4. Bagaimana daya analgetika opioid dan non opioid?

Jawab :
1. Analgetika adalah obat yang dapat mengurangi atau menghilangkan rasa
nyeri dan akhirnya akan memberikan rasa nyaman pada orang yang
menderita tanpa menghilangkan kesadaran.
2. Analgetika kadang-kadang perlu diberikan karena untuk mengurangi rasa
nyeri pada penderita yang dapat ditimbulkan oleh berbagai rangsang
mekanis,kimia, dan fisis.
3. Rasa nyeri terjadi akibat terlepasnya mediator-mediator nyeri (misalnya
bradikinin, prostaglandin) dari jaringan yang rusak yang kemudian
merangsang reseptor nyeri di ujung saraf perifer ataupun ditempat lain.

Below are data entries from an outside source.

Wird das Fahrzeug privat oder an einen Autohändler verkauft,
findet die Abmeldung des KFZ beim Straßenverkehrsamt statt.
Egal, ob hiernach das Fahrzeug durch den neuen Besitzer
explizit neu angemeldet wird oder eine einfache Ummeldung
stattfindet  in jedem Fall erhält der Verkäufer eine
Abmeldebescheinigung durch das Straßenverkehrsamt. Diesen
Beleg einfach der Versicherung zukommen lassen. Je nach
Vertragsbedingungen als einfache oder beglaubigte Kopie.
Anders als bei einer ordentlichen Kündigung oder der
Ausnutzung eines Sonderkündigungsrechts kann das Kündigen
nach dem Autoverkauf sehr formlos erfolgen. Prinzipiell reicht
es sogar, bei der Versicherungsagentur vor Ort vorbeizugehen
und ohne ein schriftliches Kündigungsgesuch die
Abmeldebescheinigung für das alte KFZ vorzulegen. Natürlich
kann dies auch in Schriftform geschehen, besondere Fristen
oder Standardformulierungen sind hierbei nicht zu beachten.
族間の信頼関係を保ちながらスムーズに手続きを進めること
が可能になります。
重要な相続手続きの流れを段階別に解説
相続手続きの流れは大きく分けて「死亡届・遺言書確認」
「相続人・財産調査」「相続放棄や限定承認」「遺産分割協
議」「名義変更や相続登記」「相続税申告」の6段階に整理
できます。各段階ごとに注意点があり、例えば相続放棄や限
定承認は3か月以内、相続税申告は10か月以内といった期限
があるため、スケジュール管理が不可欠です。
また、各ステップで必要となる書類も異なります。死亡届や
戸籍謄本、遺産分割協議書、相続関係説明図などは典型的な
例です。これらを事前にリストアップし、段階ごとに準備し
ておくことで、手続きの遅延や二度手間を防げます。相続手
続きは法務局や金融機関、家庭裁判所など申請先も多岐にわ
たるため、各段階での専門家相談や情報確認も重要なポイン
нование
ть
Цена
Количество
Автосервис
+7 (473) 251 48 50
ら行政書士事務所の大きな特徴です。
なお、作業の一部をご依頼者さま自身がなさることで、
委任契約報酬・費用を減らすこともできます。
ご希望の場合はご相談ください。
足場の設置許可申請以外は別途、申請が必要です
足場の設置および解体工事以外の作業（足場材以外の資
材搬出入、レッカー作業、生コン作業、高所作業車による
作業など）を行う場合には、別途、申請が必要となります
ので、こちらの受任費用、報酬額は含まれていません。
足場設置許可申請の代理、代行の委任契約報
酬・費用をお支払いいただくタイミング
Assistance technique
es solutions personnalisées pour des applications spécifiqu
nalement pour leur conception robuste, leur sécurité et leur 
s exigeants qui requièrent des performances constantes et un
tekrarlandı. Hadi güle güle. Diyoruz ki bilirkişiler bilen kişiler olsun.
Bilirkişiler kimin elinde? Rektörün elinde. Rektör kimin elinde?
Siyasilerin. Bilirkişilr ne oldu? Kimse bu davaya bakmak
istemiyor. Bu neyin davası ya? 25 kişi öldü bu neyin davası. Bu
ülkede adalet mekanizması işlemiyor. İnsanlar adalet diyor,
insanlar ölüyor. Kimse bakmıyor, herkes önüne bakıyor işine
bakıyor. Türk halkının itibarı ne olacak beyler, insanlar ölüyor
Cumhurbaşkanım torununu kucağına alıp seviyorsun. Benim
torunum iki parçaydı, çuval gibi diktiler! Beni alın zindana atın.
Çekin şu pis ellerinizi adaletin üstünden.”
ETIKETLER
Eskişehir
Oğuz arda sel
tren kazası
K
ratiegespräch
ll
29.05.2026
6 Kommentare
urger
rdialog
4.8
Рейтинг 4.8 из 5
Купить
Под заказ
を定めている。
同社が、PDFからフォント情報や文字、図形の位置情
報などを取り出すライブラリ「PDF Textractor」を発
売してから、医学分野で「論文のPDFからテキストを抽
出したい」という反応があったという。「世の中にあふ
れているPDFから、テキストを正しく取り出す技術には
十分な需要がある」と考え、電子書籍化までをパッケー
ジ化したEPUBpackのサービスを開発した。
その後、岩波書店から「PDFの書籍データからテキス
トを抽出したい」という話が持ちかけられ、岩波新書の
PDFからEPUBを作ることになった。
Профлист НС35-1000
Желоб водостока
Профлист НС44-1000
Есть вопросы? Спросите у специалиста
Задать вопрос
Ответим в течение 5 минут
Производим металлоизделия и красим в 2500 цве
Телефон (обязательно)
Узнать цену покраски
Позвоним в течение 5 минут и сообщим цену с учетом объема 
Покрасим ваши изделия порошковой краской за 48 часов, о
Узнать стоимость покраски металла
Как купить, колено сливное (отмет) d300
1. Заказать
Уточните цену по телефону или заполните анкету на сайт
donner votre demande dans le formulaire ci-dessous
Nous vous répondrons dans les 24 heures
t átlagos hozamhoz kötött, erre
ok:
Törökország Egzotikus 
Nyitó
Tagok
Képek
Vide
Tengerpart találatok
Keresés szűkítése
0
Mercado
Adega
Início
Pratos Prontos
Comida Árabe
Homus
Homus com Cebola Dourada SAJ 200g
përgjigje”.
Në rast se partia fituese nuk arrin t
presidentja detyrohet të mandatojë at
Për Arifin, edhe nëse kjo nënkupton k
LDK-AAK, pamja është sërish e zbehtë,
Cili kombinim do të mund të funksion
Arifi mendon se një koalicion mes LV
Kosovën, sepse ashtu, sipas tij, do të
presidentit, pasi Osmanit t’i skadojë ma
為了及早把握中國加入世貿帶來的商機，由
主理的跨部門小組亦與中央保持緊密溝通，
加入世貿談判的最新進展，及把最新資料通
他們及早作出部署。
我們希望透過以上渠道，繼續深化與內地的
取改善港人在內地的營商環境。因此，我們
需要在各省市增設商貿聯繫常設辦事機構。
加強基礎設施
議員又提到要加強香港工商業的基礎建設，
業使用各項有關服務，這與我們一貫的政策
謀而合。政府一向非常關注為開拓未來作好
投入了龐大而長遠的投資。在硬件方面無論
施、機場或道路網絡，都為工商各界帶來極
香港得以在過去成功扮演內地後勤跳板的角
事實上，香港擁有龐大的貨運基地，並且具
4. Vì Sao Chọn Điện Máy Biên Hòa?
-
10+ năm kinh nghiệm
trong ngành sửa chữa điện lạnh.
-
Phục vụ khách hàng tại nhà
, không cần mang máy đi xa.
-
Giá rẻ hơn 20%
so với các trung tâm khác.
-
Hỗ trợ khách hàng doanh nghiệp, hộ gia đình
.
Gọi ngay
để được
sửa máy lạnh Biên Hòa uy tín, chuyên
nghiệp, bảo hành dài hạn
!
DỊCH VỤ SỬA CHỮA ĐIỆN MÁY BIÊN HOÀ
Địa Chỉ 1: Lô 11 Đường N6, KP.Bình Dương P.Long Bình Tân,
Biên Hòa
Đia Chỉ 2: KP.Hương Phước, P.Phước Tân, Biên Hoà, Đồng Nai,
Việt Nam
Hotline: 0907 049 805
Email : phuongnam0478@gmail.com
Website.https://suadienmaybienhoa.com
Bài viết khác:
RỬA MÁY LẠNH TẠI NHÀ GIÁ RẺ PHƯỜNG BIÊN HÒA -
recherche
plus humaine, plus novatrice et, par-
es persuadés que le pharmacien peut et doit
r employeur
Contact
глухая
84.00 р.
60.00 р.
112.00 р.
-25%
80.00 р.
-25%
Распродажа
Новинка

Dari tempat-tempat ini selanjutnya rangsang nyeri diteruskan ke pusat
nyeri dikorteks cerebri oleh saraf sensoris melalui sumsum tulang
belakang dan talamus.
4. Daya analgetik
a. Mekanisme kerja Analgetik Opioid
Mekanisme kerja utamanya ialah dalam menghambat enzim
sikloogsigenase dalam pembentukan prostaglandin yang dikaitkan
dengan kerja analgetiknya dan efek sampingnya.
Efek depresi SSP beberapa opioid dapat diperhebat dan
diperpanjang oleh fenotiazin, penghambat monoamine oksidase
dan antidepresi trisiklik. Mekanisme supreaditif ini tidak diketahui
dengan tepat mungkin menyangkut perubahan dalam kecepatan
biotransformasi opioid yang berperan dalam kerja opioid. Beberapa
fenotiazin mengurangi jumlah opioid yang diperlukan untuk
menimbulkan tingkat analgesia tertentu. Tetapi efek sedasi dan
depresi napas akibat morfin akan diperberat oleh fenotiazin tertentu
dan selain itu ada efek hipotensi fenotiazin.
b. Mekanisme Kerja Obat Analgesik Non-Nakotik
Hipotalamus merupakan bagian dari otak yang berperan dalam
mengatur nyeri dan temperature. AINS secara selektif dapat
mempengaruhi hipotalamus menyebabkan penurunan suhu tubuh
ketika demam. Mekanismenya kemungkinan menghambat sintesis
prostaglandin (PG) yang menstimulasi SSP. PG dapat
meningkatkan aliran darah ke perifer (vasodilatasi) dan berkeringat
sehingga panas banyak keluar dari tubuh.
Efek analgetik timbul karena mempengaruhi baik di
hipotalamus atau di tempat cedera. Respon terhadap cedera
umumnya berupa inflamasi, udem, serta pelepasan zat aktif seperti
brandikinin, PG dan histamin. PG dan brandikinin menstimulasi
ujung saraf perifer dengan membawa impuls nyeri ke SSP. AINS
dapat menghambat sintesis PG dan brandikinin sehingga
menghambat terjadinya perangsangan reseptor nyeri. Obat-obat
yang banyak digunakan sebagai analgetik dan antipiretik adalah
golongan salisilat dan asetominafin (parasetamol).